(Given text begins)

|Thomas T. Eckert|
Thomas T. Eckert (1825-1910)
|Birth name||Thomas Thompson Eckert|
April 23, 1825|
St. Clairsville, Ohio
|Died||October 20, 1910
New York City
|Buried||St. Patrick's Old Cathedral, New York City|
|Allegiance|| United States of America
|Years of service||1861 - 1866|
Brevet Brigadier General
|Commands held||U.S. Military Telegraph Corps|
|Battles/wars||American Civil War|
|Other work||Assistant Secretary of War
President, Western Union
Thomas Thompson Eckert (23 April 1825 – 20 October 1910) was an officer in the U.S. Army, Chief of the War Department Telegraph Staff from 1862–1866, United States Assistant Secretary of War from 1865–1867 and an executive at Western Union.
Thomas Thompson Eckert was born April 23, 1825 in St. Clairsville, Ohio. At a young age Eckert became interested in the use of the telegraph and the actions of Samuel F.B. Morse. Reading The National Intelligencer he became fascinated with the proceedings between Morse and Congress in which Morse was granted money to construct an experimental telegraph line. In 1847, after telegraph lines were built from New York to Washington D.C., Eckert decided to travel to New York in order to see the Morse telegraph in action and became an operator with the Morse Telegraph Company. Eckert then returned home to Ohio and learned how to telegraph. When Eckert returned home, he took a job as an operator at the Wade Telegraph Company, which was owned by J.H. Wade. While working as one of Wade's operators in Wooster, Ohio, in 1849 Eckert was appointed local postmaster as well. Eckert combined these two jobs by connecting the telegraph wire to the post office. In 1852, Wade appointed Eckert to superintend the construction of a telegraph line between Pittsburg and Chicago on the Fort Wayne route. The lines under Eckert's management became part of the Union Telegraph Company, and his jurisdiction was substantially enlarged.

(Given text ends)

Directions:
(A) In the biography of Thomas T. Eckert, what post was he appointed to in 1849 while working as a telegraph operator in Wooster, Ohio?
(B) Pick up the biography of Thomas T. Eckert right after its final sentence and keep it going.

(Information begins)

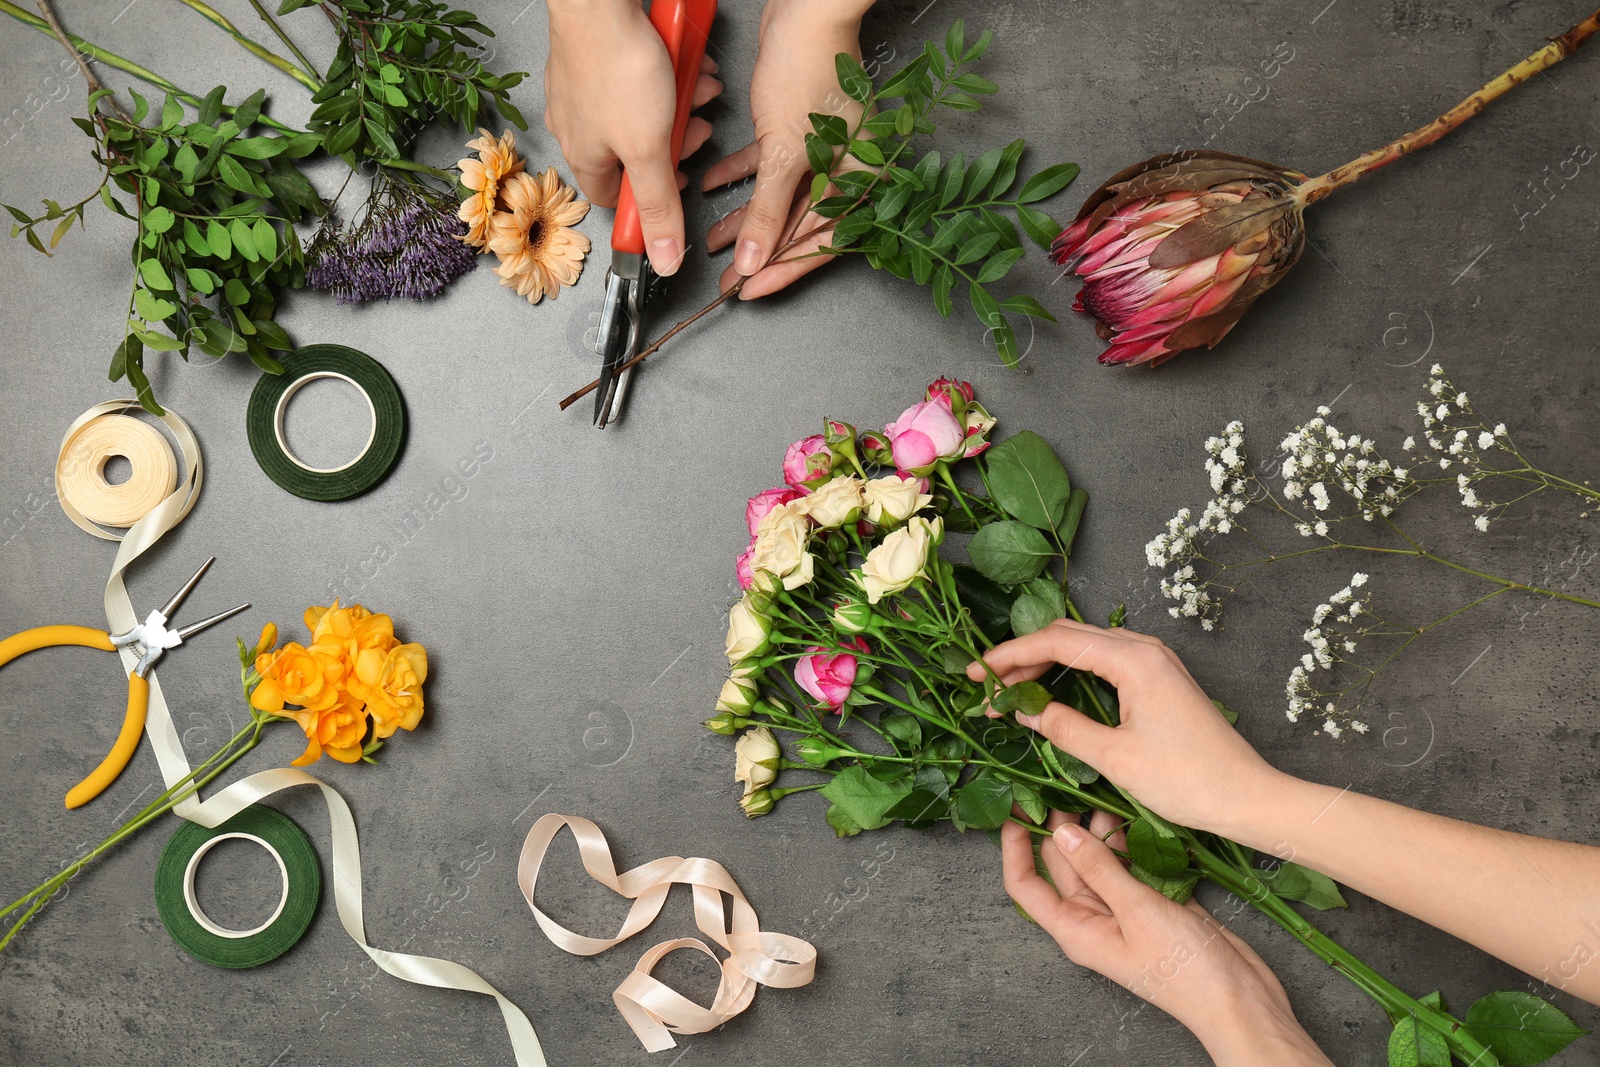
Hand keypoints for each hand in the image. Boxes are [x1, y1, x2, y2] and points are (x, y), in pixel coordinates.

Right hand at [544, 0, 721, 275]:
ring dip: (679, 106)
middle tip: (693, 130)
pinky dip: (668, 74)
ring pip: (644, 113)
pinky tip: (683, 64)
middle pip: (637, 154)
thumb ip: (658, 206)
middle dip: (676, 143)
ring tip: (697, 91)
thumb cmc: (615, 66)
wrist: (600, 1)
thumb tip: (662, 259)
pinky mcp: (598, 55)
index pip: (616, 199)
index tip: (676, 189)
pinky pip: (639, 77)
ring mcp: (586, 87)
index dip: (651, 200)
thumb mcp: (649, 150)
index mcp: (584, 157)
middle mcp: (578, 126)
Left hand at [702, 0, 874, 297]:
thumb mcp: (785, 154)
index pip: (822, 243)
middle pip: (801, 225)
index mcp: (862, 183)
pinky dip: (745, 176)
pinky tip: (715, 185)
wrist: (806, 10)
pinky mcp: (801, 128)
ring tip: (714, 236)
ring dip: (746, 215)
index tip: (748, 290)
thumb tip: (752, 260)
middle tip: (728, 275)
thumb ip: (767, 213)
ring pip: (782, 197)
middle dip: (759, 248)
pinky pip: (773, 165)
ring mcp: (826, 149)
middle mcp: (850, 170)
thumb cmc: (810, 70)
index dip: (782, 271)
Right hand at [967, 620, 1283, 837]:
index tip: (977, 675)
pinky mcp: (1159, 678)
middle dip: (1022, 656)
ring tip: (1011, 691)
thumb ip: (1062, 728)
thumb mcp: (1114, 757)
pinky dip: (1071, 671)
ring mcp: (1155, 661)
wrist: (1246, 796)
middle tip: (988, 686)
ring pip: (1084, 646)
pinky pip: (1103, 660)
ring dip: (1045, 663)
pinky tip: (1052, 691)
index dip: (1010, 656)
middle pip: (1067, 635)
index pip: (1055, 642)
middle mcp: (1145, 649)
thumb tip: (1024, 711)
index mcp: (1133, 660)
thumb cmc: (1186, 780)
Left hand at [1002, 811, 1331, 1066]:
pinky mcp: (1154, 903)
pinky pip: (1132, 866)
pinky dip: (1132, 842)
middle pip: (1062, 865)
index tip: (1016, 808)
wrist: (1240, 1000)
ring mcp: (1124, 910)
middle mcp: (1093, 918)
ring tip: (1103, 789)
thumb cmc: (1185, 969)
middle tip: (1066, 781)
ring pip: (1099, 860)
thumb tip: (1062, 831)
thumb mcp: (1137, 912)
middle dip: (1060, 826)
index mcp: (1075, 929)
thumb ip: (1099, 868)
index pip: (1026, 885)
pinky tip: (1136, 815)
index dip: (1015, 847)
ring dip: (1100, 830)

(Information ends)

Task-by-task results:
(A) Local postmaster.

(B)
Eckert held this position as superintendent until 1859, when he moved to Montgomery County, North Carolina, to manage a gold mine. In 1861, Eckert returned to Ohio to bring his wife, Emma D. Whitney, and his children to North Carolina. But upon returning to the mines, Eckert found he had been accused of being a Northern spy. When his case was heard before a judge, the judge acquitted Eckert due to lack of proof. After the case, Eckert and his family escaped back north to Cleveland with the help of influential friends in 1861.
Service During the Civil War
After arriving in Cleveland, Eckert telegraphed Assistant Secretary of War Thomas A. Scott that his services were available. Eckert was ordered to Washington D.C. and assigned to General George B. McClellan's headquarters as captain and aide-de-camp in charge of military telegraph operations, and accompanied him on the Peninsula Campaign as superintendent of the military telegraph for the Department of the Potomac. His service on the battlefield did not last long because in September 1862 he was sent to Washington D.C. to organize and administer the War Department's military telegraph (a position he held until 1866) with the rank of major. Eckert and fellow telegraphers Charles A. Tinker and Albert Brown Chandler devised ciphers that enabled them to send and receive secret messages, and they became confidential telegraphers for Edwin Stanton and Abraham Lincoln. Eckert was well respected by Secretary of War Stanton and President Lincoln for his organizational skills; they charged him with important missions that went beyond Eckert's formal duties as a telegrapher. In 1864 Eckert was brevetted lieutenant colonel, and in 1865 he received brevets to colonel and brigadier general of volunteers. Later, Stanton went on to appoint him Assistant Secretary of War in 1866, a position Eckert held until 1867.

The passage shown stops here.